● **DATA UNDER STUDY**
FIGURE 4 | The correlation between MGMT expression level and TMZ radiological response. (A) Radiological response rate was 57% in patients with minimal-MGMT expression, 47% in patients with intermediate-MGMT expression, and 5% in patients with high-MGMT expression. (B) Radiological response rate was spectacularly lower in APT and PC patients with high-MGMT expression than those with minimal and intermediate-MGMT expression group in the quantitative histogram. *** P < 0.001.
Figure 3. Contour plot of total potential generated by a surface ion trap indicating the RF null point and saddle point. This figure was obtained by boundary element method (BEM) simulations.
==
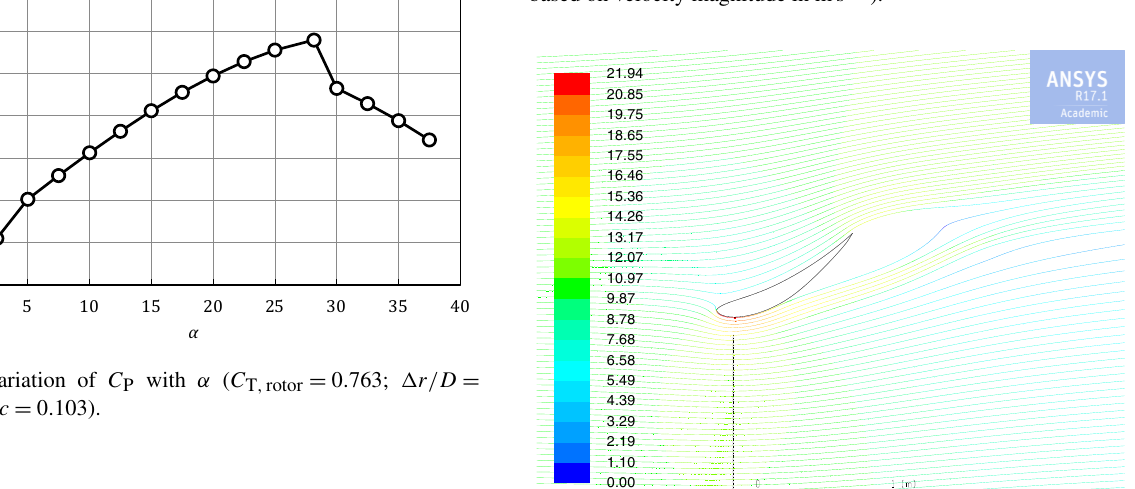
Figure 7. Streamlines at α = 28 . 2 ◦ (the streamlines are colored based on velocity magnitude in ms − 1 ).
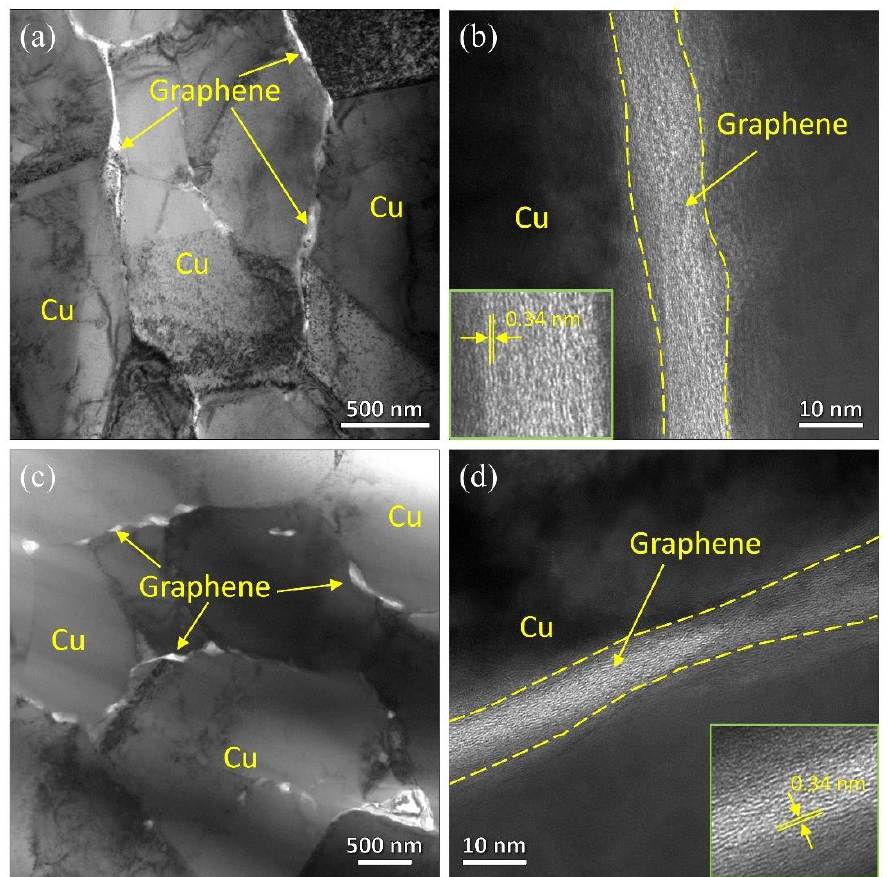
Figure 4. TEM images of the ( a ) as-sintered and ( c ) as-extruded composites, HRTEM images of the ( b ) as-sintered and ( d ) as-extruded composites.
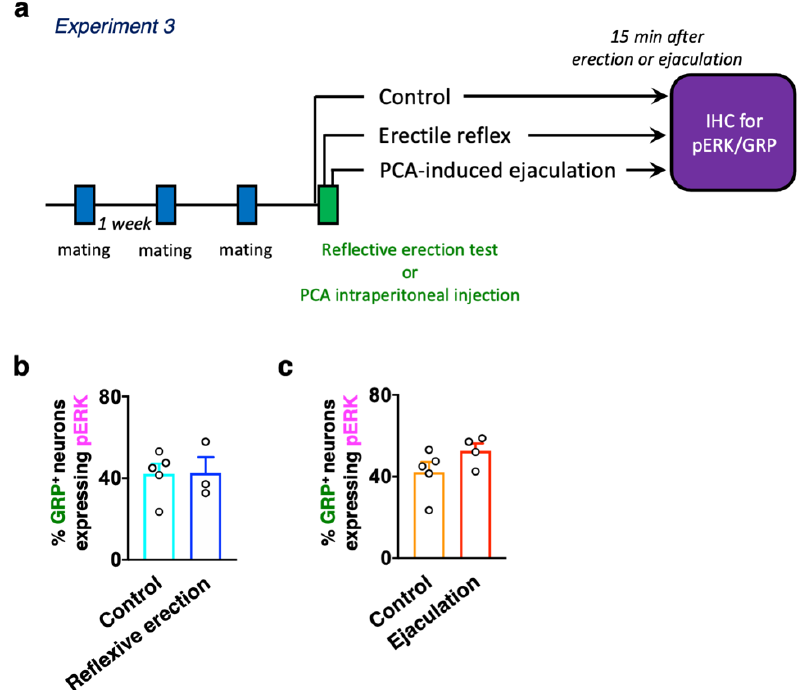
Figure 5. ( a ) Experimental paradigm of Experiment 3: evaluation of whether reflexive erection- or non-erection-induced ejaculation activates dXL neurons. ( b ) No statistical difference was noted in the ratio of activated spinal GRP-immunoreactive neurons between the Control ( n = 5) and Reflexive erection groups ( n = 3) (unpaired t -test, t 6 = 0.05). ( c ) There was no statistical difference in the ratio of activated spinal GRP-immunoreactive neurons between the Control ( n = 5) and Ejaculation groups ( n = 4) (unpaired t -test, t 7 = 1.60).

● **INSTRUCTIONS FOR THE TASK**
Reproduce the lines above starting at the one with "Figure 4. TEM" and ending at the one with "Figure 5. ( a", both included, exactly and with no pictures.

● **WRITTEN SOLUTION**
Figure 4. TEM images of the ( a ) as-sintered and ( c ) as-extruded composites, HRTEM images of the ( b ) as-sintered and ( d ) as-extruded composites.
Figure 5. ( a ) Experimental paradigm of Experiment 3: evaluation of whether reflexive erection- or non-erection-induced ejaculation activates dXL neurons. ( b ) No statistical difference was noted in the ratio of activated spinal GRP-immunoreactive neurons between the Control ( n = 5) and Reflexive erection groups ( n = 3) (unpaired t -test, t 6 = 0.05). ( c ) There was no statistical difference in the ratio of activated spinal GRP-immunoreactive neurons between the Control ( n = 5) and Ejaculation groups ( n = 4) (unpaired t -test, t 7 = 1.60).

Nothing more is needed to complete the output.